MANSFIELD - The date is burned into Tiffany Christ's memory: June 5, 2007.
"The doctor in Minneapolis said, ever-so-nonchalantly, 'Oh, you have MS.' I cried."
Those were the words the 34-year-old mother of two was hoping she would not hear.
Multiple sclerosis is a disease in which the body's immune system eats away at the protective sheath that covers the nerves. Like the insulation on electrical wires, when the sheath is damaged, messages that travel along the nerve are either blocked or slowed. There is no known cure. About 400,000 Americans have MS, according to the National Multiple Sclerosis Society.
Less is known about the disease than is known. Sources differ, but the disease usually develops between ages 20 and 40. White women are about twice as likely as men to get it. Studies are also inconclusive as to genetic factors.
"No one in my family has ever had it," the Mansfield resident said. "Naturally I'm concerned about my children."
She and her husband, Steve, have a son, Jackson, 8, and a daughter, Jessica, 4.
For many sufferers, symptoms come and go, often disappearing for months at a time.
"My symptoms first appeared when I was pregnant with Jackson," Christ said. "I had numbness and tingling in my leg from the knee down. Then, when I was pregnant with Jessica, I had numbness from the chest down. I went to all sorts of medical doctors and chiropractors, and I had all these tests in Aberdeen and in Sioux Falls."
Finally, at 30 she was given the firm diagnosis.
"Every person is different," she said. "Some people have blurred vision. I don't have that, but the numbness and tingling in my legs is pretty much constant now."
She also has 20 lesions on her brain and five on her spine, which means she's often in pain.
"What I have is called relapsing-remitting MS."
But Tiffany considers herself fortunate. Treatment options vary, but she really did not want to have to take injections. They can cost $1,000 to $1,500 per month, she said.
However, her doctor considered her a perfect candidate for a medical trial being conducted worldwide using an oral medication.
"It was a blind study, so I did not know for the first year whether I was getting a placebo or the drug."
She's in her second year of the trial and is taking the drug Laquinimod.

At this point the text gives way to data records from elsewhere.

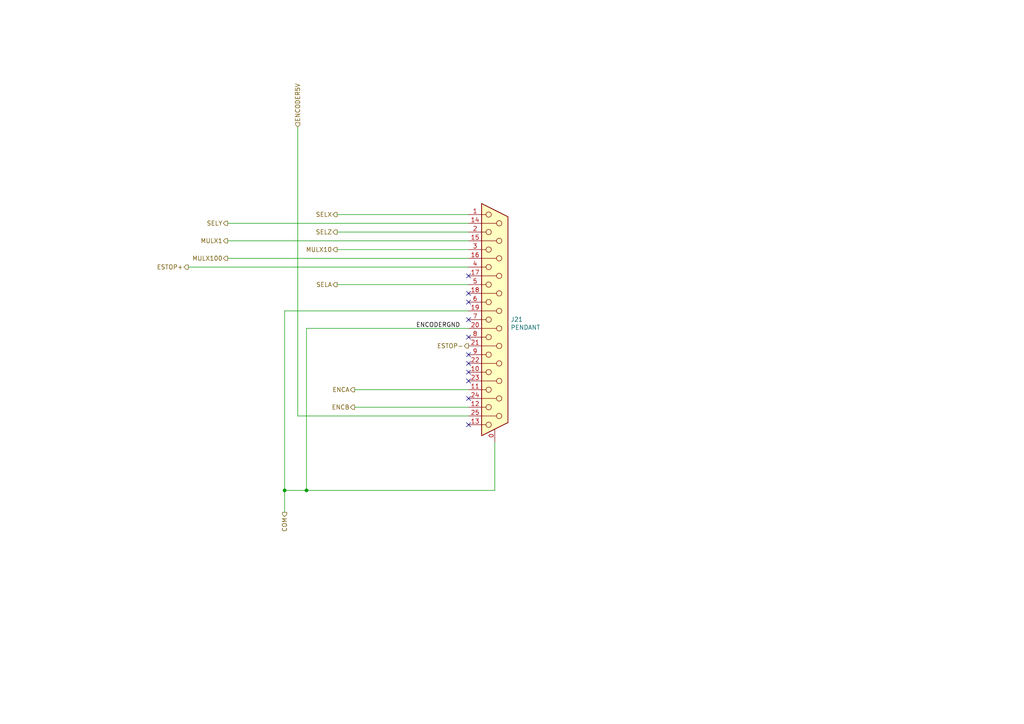
<source format=kicad_sch>
(kicad_sch (version 20230121) (generator eeschema)

  (uuid 5423c8e8-edb6-4a4c-b102-71ca45602660)

  (paper "A4")

  

  (junction (at 88.9 142.24) (diameter 0.9144) (color 0 0 0 0)
    (uuid 77b08f8f-0764-4619-ae58-4700c5781fa2)
  )
  (junction (at 82.55 142.24) (diameter 0.9144) (color 0 0 0 0)
    (uuid 780076de-fb73-43f2-b5aa-1c95059ff25d)
  )

  (no_connect (at 135.89 80.01) (uuid 286a5cd6-bc6d-488a-b110-1aa9c3ae72e4))
  (no_connect (at 135.89 115.57) (uuid 2eba1ea0-eac1-475c-a425-b9d92e7dc748))
  (no_connect (at 135.89 107.95) (uuid 46c0bb28-f326-4663-b735-abe9a1e3becb))
  (no_connect (at 135.89 85.09) (uuid 564aef85-4fe2-45b8-854d-3cd4afc47224))
  (no_connect (at 135.89 97.79) (uuid 6d62b186-7030-4a52-a2d6-e26b2086657b))
  (no_connect (at 135.89 87.63) (uuid 86e0aa04-bf91-494b-bf36-44a363ae872c))
  (no_connect (at 135.89 102.87) (uuid 888d665c-baa3-4d7a-b900-f449b19b42fc))
  (no_connect (at 135.89 105.41) (uuid 9f4a9c9d-a1ee-4fa6-b514-30b6960fbbee))
  (no_connect (at 135.89 110.49) (uuid abf4e95f-0e77-4caf-9b9b-538cb0677998))
  (no_connect (at 135.89 123.19) (uuid d43b89dd-925d-49d5-9a86-4d53c7342864))
  (no_connect (at 135.89 92.71) (uuid faa64e1d-7d38-49d2-8760-dc3df74f14d0))

  (wire (pts (xy 135.89 69.85) (xy 66.04 69.85))
    (stroke (width 0) (type solid))
    (uuid 081003b1-226d-4529-b876-9d36571ec341)
  )
  (wire (pts (xy 135.89 82.55) (xy 97.79 82.55))
    (stroke (width 0) (type solid))
    (uuid 10795c28-ab2c-4dfd-9eb6-b9b0923a983e)
  )
  (wire (pts (xy 102.87 113.03) (xy 135.89 113.03))
    (stroke (width 0) (type solid))
    (uuid 13bb1d30-0c50-47e2-b4e3-75c50823cafd)
  )
  (wire (pts (xy 88.9 142.24) (xy 143.51 142.24))
    (stroke (width 0) (type solid))
    (uuid 17e67f3e-e220-4f5e-a787-0893251fe700)
  )
  (wire (pts (xy 135.89 72.39) (xy 97.79 72.39))
    (stroke (width 0) (type solid))
    (uuid 30f867b0-8331-46c1-9307-cdef1c4135ca)
  )
  (wire (pts (xy 88.9 95.25) (xy 88.9 142.24))
    (stroke (width 0) (type solid))
    (uuid 3127b78b-88d3-4335-8f3f-960bfe8e7178)
  )
  (wire (pts (xy 135.89 118.11) (xy 102.87 118.11))
    (stroke (width 0) (type solid))
    (uuid 3de82f53-8121-4e26-9399-b0b17943a05b)
  )
  (wire (pts (xy 135.89 64.77) (xy 66.04 64.77))
    (stroke (width 0) (type solid))
    (uuid 48410b35-e3d1-44fa-ab02-e3d5d57db58e)
  )
  (wire (pts (xy 82.55 142.24) (xy 82.55 148.59))
    (stroke (width 0) (type solid))
    (uuid 56f519ec-00ab-4d3e-8d0f-6a9c5efe58e2)
  )
  (wire (pts (xy 135.89 62.23) (xy 97.79 62.23))
    (stroke (width 0) (type solid))
    (uuid 6b715a57-aa0c-4ae7-be53-588d37319f62)
  )
  (wire (pts (xy 143.51 128.27) (xy 143.51 142.24))
    (stroke (width 0) (type solid))
    (uuid 72cd97ac-3c70-4c18-ac71-5e7bd7b35b97)
  )
  (wire (pts (xy 54.61 77.47) (xy 135.89 77.47))
    (stroke (width 0) (type solid))
    (uuid 7b492ae3-315c-4fb1-b7dd-e44f20b692f6)
  )
  (wire (pts (xy 88.9 142.24) (xy 82.55 142.24))
    (stroke (width 0) (type solid))
    (uuid 7d779fb5-0b1d-4a7f-8f0d-2099a810d965)
  )
  (wire (pts (xy 135.89 67.31) (xy 97.79 67.31))
    (stroke (width 0) (type solid))
    (uuid 871dfad4-9b79-4c15-adb8-13269afffe08)
  )
  (wire (pts (xy 86.36 120.65) (xy 86.36 36.83))
    (stroke (width 0) (type solid))
    (uuid 930fc95d-d41f-49dc-9c80-cdf07e0b2a74)
  )
  (wire (pts (xy 135.89 120.65) (xy 86.36 120.65))
    (stroke (width 0) (type solid))
    (uuid bd8baf72-40d8-433f-9ce2-c27e6829daa4)
  )
  (wire (pts (xy 82.55 90.17) (xy 82.55 142.24))
    (stroke (width 0) (type solid))
    (uuid da140733-6d93-455b-b429-e429a77784af)
  )
  (wire (pts (xy 135.89 90.17) (xy 82.55 90.17))
    (stroke (width 0) (type solid))
    (uuid dc462fd4-5fbb-4450-942a-11fd9e5a6746)
  )
  (wire (pts (xy 135.89 74.93) (xy 66.04 74.93))
    (stroke (width 0) (type solid))
    (uuid e69775c0-e807-4b10-bb28-a75d496adbf9)
  )
  (wire (pts (xy 135.89 95.25) (xy 88.9 95.25))
    (stroke (width 0) (type solid))
    (uuid f73f8fdb-5704-4d1e-8eb8-16411564ce12)
  )

  (label "ENCODERGND" (at 120.65 95.25 0) (fields_autoplaced)
    (effects (font (size 1.27 1.27)) (justify left bottom))
    (uuid e0318bbd-6810-4346-9562-108ec3786588)
  )

  (hierarchical_label "MULX10" (shape output) (at 97.79 72.39 180) (fields_autoplaced)
    (effects (font (size 1.27 1.27)) (justify right))
    (uuid 0c8b2492-1f94-4172-ae4f-78f26f47dc35)
  )
  (hierarchical_label "ENCODER5V" (shape input) (at 86.36 36.83 90) (fields_autoplaced)
    (effects (font (size 1.27 1.27)) (justify left))
    (uuid 0ce7dd61-811b-464b-b0a4-5da03a5246fb)
  )
  (hierarchical_label "SELX" (shape output) (at 97.79 62.23 180) (fields_autoplaced)
    (effects (font (size 1.27 1.27)) (justify right))
    (uuid 2d27f0f6-14b7-4e6d-9235-bcc051304fe1)
  )
  (hierarchical_label "MULX100" (shape output) (at 66.04 74.93 180) (fields_autoplaced)
    (effects (font (size 1.27 1.27)) (justify right))
    (uuid 32082f8b-260c-47cc-83d0-b53f8bfa2e9c)
  )
  (hierarchical_label "COM" (shape output) (at 82.55 148.59 270) (fields_autoplaced)
    (effects (font (size 1.27 1.27)) (justify right))
    (uuid 40ff293c-6196-49e7-83d7-06e189ec8666)
  )
  (hierarchical_label "ENCB" (shape output) (at 102.87 118.11 180) (fields_autoplaced)
    (effects (font (size 1.27 1.27)) (justify right))
    (uuid 75a6f60d-67b9-4169-8c8a-97f2a7573bfb)
  )
  (hierarchical_label "ESTOP-" (shape output) (at 135.89 100.33 180) (fields_autoplaced)
    (effects (font (size 1.27 1.27)) (justify right))
    (uuid a7284c0c-3732-4171-8d9b-f79712e1be14)
  )
  (hierarchical_label "ESTOP+" (shape output) (at 54.61 77.47 180) (fields_autoplaced)
    (effects (font (size 1.27 1.27)) (justify right))
    (uuid b020e0ae-6f38-42d2-8eb4-44207e644a42)
  )
  (hierarchical_label "ENCA" (shape output) (at 102.87 113.03 180) (fields_autoplaced)
    (effects (font (size 1.27 1.27)) (justify right))
    (uuid b5e1e1c3-7f9d-4927-9081-9b707a8fbf45)
  )
  (hierarchical_label "SELA" (shape output) (at 97.79 82.55 180) (fields_autoplaced)
    (effects (font (size 1.27 1.27)) (justify right))
    (uuid bc0add2b-c0f4-40ad-a5a8-b7a9901cddcf)
  )
  (hierarchical_label "MULX1" (shape output) (at 66.04 69.85 180) (fields_autoplaced)
    (effects (font (size 1.27 1.27)) (justify right))
    (uuid f4d90b37-32c9-458a-9f14-f87c4c3111ba)
  )
  (hierarchical_label "SELY" (shape output) (at 66.04 64.77 180) (fields_autoplaced)
    (effects (font (size 1.27 1.27)) (justify right))
    (uuid f914f9f1-e045-4814-8981-92673a389b45)
  )
  (hierarchical_label "SELZ" (shape output) (at 97.79 67.31 180) (fields_autoplaced)
    (effects (font (size 1.27 1.27)) (justify right))
    (uuid ff3b9d83-ffed-4877-a47b-dbaf25b784e8)
  )

  (symbol (lib_id "Connector:DB25_Receptacle_MountingHoles") (at 143.51 92.71 0) (unit 1)
    (in_bom yes) (on_board yes) (dnp no)
    (uuid 00000000-0000-0000-0000-00005e928fd4)
    (property "Reference" "J21" (at 148.082 92.6592 0)
      (effects (font (size 1.27 1.27)) (justify left))
    )
    (property "Value" "PENDANT" (at 148.082 94.9706 0)
      (effects (font (size 1.27 1.27)) (justify left))
    )
    (property "Footprint" "Connector_Dsub:DSUB-25_Female_Horizontal_P2.77x2.84mm_EdgePinOffset7.70mm_Housed_MountingHolesOffset9.12mm" (at 143.51 92.71 0)
      (effects (font (size 1.27 1.27)) hide)
    )
    (property "Datasheet" " ~" (at 143.51 92.71 0)
      (effects (font (size 1.27 1.27)) hide)
    )
    (property "Alternative MPN" "L77SDB25SA4CH4F " (at 143.51 92.71 0)
      (effects (font (size 1.27 1.27)) hide)
    )
    (property "MPN" "5747846-4 " (at 143.51 92.71 0)
      (effects (font (size 1.27 1.27)) hide)
    )
    (property "Manufacturer" "AMP - TE Connectivity" (at 143.51 92.71 0)
      (effects (font (size 1.27 1.27)) hide)
    )
    (property "Farnell PN" "2059751" (at 143.51 92.71 0)
      (effects (font (size 1.27 1.27)) hide)
    )
    (pin "0" (uuid 25a7009e-4a52-4f55-aa52-1ee0cb8f5712))
    (pin "1" (uuid 2423b057-b773-4447-a48c-9df88701877d))
    (pin "10" (uuid 66681593-224b-4e27-bdab-cf3caa782b86))
    (pin "11" (uuid b002336e-6802-43ca-85e6-fd36c82c835e))
    (pin "12" (uuid 6a459588-04ba-4d64-b332-83370e380d81))
    (pin "13" (uuid d7915c07-3cd9-4c59-abe9-efba491fa2c9))
    (pin "14" (uuid c0fbea81-cdbd-4542-9fd6-3727690ff5f2))
    (pin "15" (uuid 7149241b-e767-41d0-b947-e26e01c702a8))
    (pin "16" (uuid b2a1944a-a028-472e-8c18-c7a47fff5692))
    (pin "17" (uuid d55c2179-7919-4726-b6ae-e27ae564adce))
    (pin "18" (uuid cf2d545a-12c8-4abf-92ab-3e56515af95a))
    (pin "19" (uuid 4df67ade-a07f-4a6b-8bcd-bb9cd31b9b96))
    (pin "2" (uuid 2b2ba8bb-df4b-45fd-9e94-fde69d861b59))
    (pin "20" (uuid 17c1d6f0-79da-445f-b281-fdc607deb75f))
    (pin "21" (uuid b667ac28-d43c-46fc-ac1d-23bc60eae1c8))
    (pin "22" (uuid 4dea9794-2e31-4cf5-bb23-3584bbffef1f))
    (pin "23" (uuid 76a004f6-484e-4bc6-b178-8857887ee9a6))
    (pin "24" (uuid 16cf1857-2578-476a-b8a2-fc286a3eb712))
    (pin "25" (uuid 07f262ea-5ee1-4495-8154-9528940ee495))
    (pin "3" (uuid 183d3d97-e6a5-4477-99f6-0427b633e1cd))
    (pin "4" (uuid f467b423-1f83-4a43-8aa6-c9da22757b15))
    (pin "5" (uuid cb05734f-519a-4ab0-88cc-4d45396ddb29))
    (pin "6" (uuid 12ce64a8-96f1-4c9c-ad51-a9746912839e))
    (pin "7" (uuid dd0b1676-89ed-4d29-adb4-e577b63ab58b))
    (pin "8" (uuid 24257839-10d7-4ae2-8868-e1aca30aa08f))
    (pin "9" (uuid 0abb2e6c-c08c-4ab6-a5ca-4a0ed43f5c8d))
    (instances
      (project "UnifiedBreakout"
        (path "/e63e39d7-6ac0-4ffd-8aa3-1841a4541b55/00000000-0000-0000-0000-00005e92536f"
          (reference "J21") (unit 1)
        )
      )
    )
  )
)

</source>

"It's not FDA-approved yet," she said.
As part of the drug trials, she has to routinely travel to Fargo, N.D., for a lengthy series of tests. "They test my strength, my mobility. I take a math test, a peg test and blood work and periodically, an MRI."
Lifestyle habits and restrictions are as varied as the symptoms and the treatments. Some people can continue to work; many are not able to work. Symptoms are often triggered or worsened by an increase in body temperature. For Christ, cold affects her worse than does the heat.
"It's important to avoid stress, stay rested and get exercise," she said. "You're supposed to try and eat a balanced diet and take vitamin D."
People diagnosed with MS tend to have the same life expectancy as the rest of the population. Christ has learned to appreciate one day at a time.
"I just never know. I could wake up tomorrow and not be able to walk," she said.